Friedrich Paul Nerly or Federico Paolo Nerly (October 26, 1842 – May 19, 1919) was an Italian-German painter who specialized in seascapes.

==Biography==
He was born in Venice. His father was the German landscape painter, Friedrich von Nerly, with whom he completed his first studies. He later enrolled in the Academy of Fine Arts of Venice, studying under professors Eugene de Blaas, Federico Moja, and Pompeo Mariano Molmenti. In 1862–1865 and in 1866, he served in the army. He visited the principal artistic cities of Germany: Düsseldorf, Weimar, Munich, and Dresden. In 1868, he traveled to Francia, Austria, Dalmatia, and Montenegro, and visited Rome, Naples, and Sicily.

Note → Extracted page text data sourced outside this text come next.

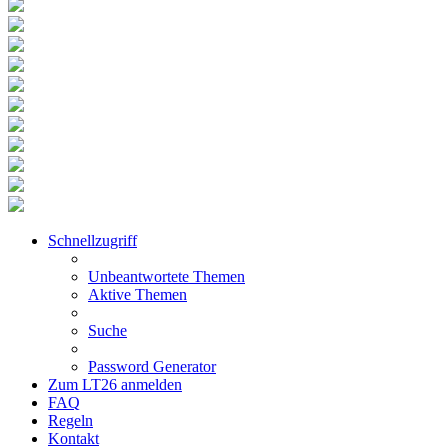
Schnellzugriff
Unbeantwortete Themen
Aktive Themen
Suche
Password Generator
Zum LT26 anmelden
FAQ
Regeln
Kontakt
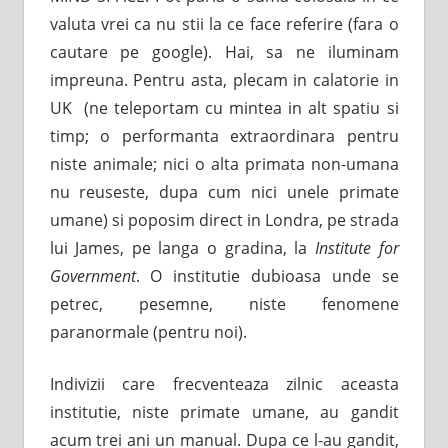
valuta vrei ca nu stii la ce face referire (fara o
cautare pe google). Hai, sa ne iluminam
impreuna. Pentru asta, plecam in calatorie in
UK (ne teleportam cu mintea in alt spatiu si
timp; o performanta extraordinara pentru
niste animale; nici o alta primata non-umana
nu reuseste, dupa cum nici unele primate
umane) si poposim direct in Londra, pe strada
lui James, pe langa o gradina, la
Institute for
Government
. O institutie dubioasa unde se
petrec, pesemne, niste fenomene
paranormale (pentru noi).
Indivizii care frecventeaza zilnic aceasta
institutie, niste primate umane, au gandit
acum trei ani un manual. Dupa ce l-au gandit,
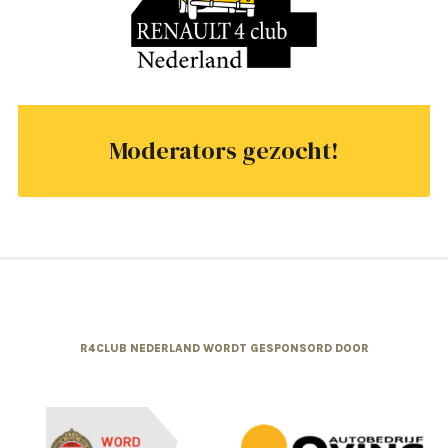
Moderators gezocht!
R4CLUB NEDERLAND WORDT GESPONSORD DOOR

He moved to Naples and Sicily to paint. His masterworks included Fishing in the Gulf of Siracusa, bought by the German emperor; I bragozzi dell' Adriatico, bought by the Civic Museum of Danzig; Palermo, veduta, bought by the Duchess of Genoa; Litorale veneto, bought by Revoltella Civic Museum at Trieste; The Lagoon of Venice, property of the Duke of Coburg; and Island of Capri, parte meridionale, which was sold to the Baroness of Friedlander in Berlin. Among his other works are Il salto di Tiberio veduto dal mure; Isola di Capri, exhibited at Rome in 1883; La spiaggia di Massa; Tempestuous Sea in the Gulf of Salerno, exhibited at Venice in 1887 and at Bologna in 1888; Burrasca; Marina di Napoli; and Sulla spiaggia. He died in Lucerne in 1919.